- [Given records]
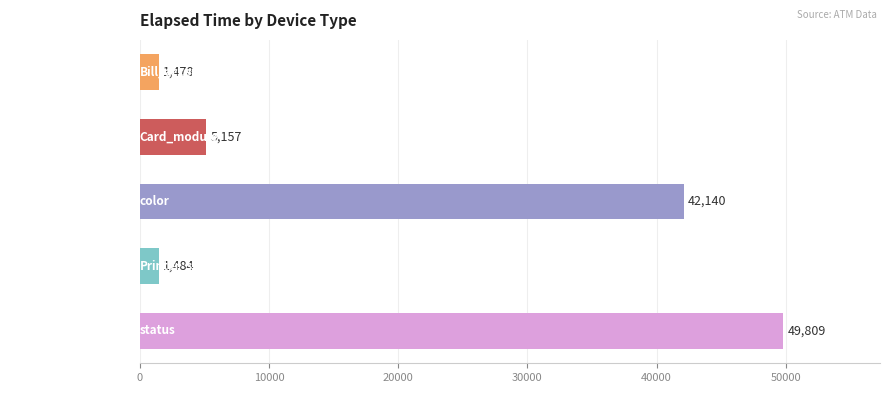

Reading top to bottom, transcribe all the data shown in this chart.

Bill_acceptor_status=1478	Card_module=5157	color=42140	Printer_status=1484	status=49809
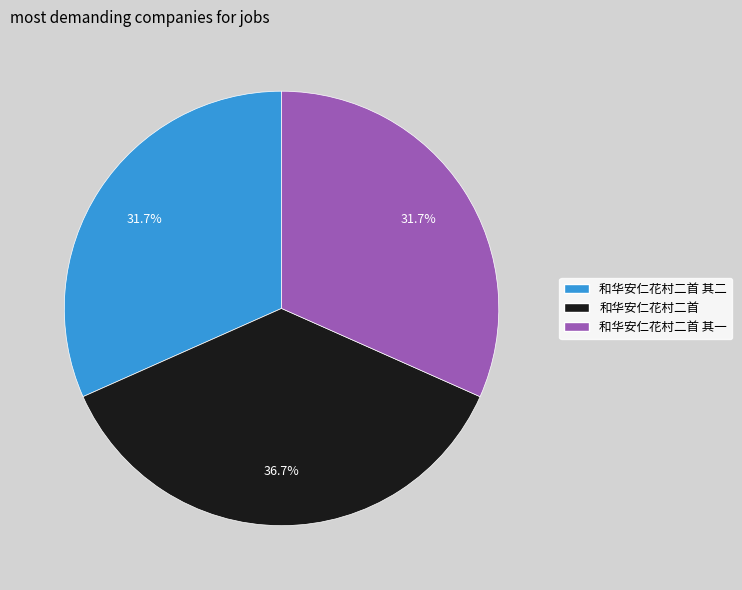

Is there any slice that represents more than half of the pie?

No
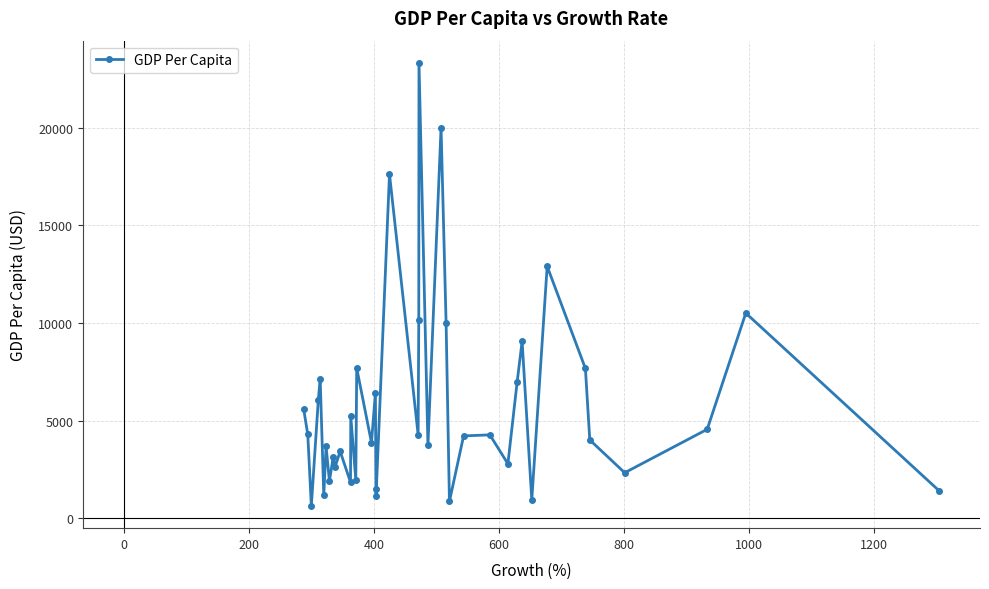

True or false: there are more than 1 points higher than both neighbors.

True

- [Work instructions]
Rewrite the whole listing, replacing "slice" with "wedge" and changing nothing else. Leave the pictures out.

- [Answer space]
Reading top to bottom, transcribe all the data shown in this chart.

Bill_acceptor_status=1478	Card_module=5157	color=42140	Printer_status=1484	status=49809

Is there any wedge that represents more than half of the pie?

No

True or false: there are more than 1 points higher than both neighbors.

True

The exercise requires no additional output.